AK Parti döneminde hiçbir meselenin üstünün örtülmediğine işaret eden Davutoğlu, şunları aktardı:

"Şimdi de bu konuda kesinlikle şu anda failleri konusunda yüzde 100'e yakın bilgimiz var. Şimdi arkasındaki irtibatları tek tek çıkartacağız. Son derece ilginç irtibatlar bulundu. Kimlerin eli, kimin cebinde, bunu herkes görür. Şimdi bir telaş içinde... Yine Sayın Kılıçdaroğlu, dün diyor ki 'IŞİD'in üstünü örtmeye çalışıyorlar. Niye PKK'ya bulaştırılıyor?' anlamına gelen sözler söylüyor. PKK'yı savunmak size mi kaldı Sayın Kılıçdaroğlu? PKK, şu anda yurt sathında heryerde polisimize, askerimize saldırırken 'Bu olayda PKK bağlantısı yok' demek size mi kaldı? Üstü örtülü söylediği o.

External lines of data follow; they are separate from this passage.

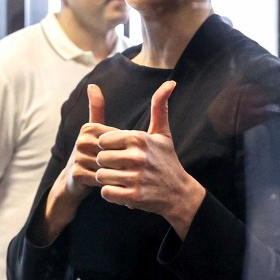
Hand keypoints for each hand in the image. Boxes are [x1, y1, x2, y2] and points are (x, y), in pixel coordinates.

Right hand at [40, 84, 116, 242]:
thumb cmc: (90, 155)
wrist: (74, 184)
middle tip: (130, 169)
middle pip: (115, 151)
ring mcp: (78, 158)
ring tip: (124, 177)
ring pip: (111, 165)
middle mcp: (81, 140)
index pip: (118, 137)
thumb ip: (96, 108)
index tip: (124, 155)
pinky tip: (117, 186)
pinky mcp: (78, 174)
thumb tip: (92, 85)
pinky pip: (103, 178)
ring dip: (120, 174)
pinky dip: (113, 183)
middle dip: (123, 162)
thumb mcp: (96, 132)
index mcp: (89, 128)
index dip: (125, 149)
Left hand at [94, 81, 205, 238]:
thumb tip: (170, 83)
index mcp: (138, 138)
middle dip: (107, 164)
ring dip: (108, 179)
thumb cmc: (166, 160)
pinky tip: (124, 190)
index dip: (109, 148)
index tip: (122, 153)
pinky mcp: (133, 196)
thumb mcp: (163, 133)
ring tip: (122, 178)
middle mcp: (136, 156)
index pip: (103, 140)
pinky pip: (106, 192)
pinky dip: (112, 193)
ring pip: (101, 176)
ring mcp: (135, 177)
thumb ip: (160, 107)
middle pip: (100, 158)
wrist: (179, 193)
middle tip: (121, 168)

Biz söylüyoruz, bu işin içinde DEAŞ var, IŞİD var hem de temel aktör olarak var ama o piyonları kimlerin yönlendirdiği, kimlerin o piyonları harekete geçirdiği konusunda biz sonuna kadar, buzdağının dibine kadar gideceğiz. Ne seçim buna engel olur ne diğer şeyler. Burada özellikle medyaya çağrım şu, muhalefet liderlerine, bizi eleştirin, bundan çekinmem, medya eleştirmek için var ama yürüyen bir davaya, soruşturmaya zarar vermeyin. Tam da teröristlerin istediği gibi, böyle bir 'flu bir ortam, puslu bir ortam var, emniyet ve güvenlik birimleri yeterince olayı kontrol edemiyorlar' gibi hava vererek teröristlerin oluşturmak istediği havaya katkıda bulunmayın. Dediğimiz bu."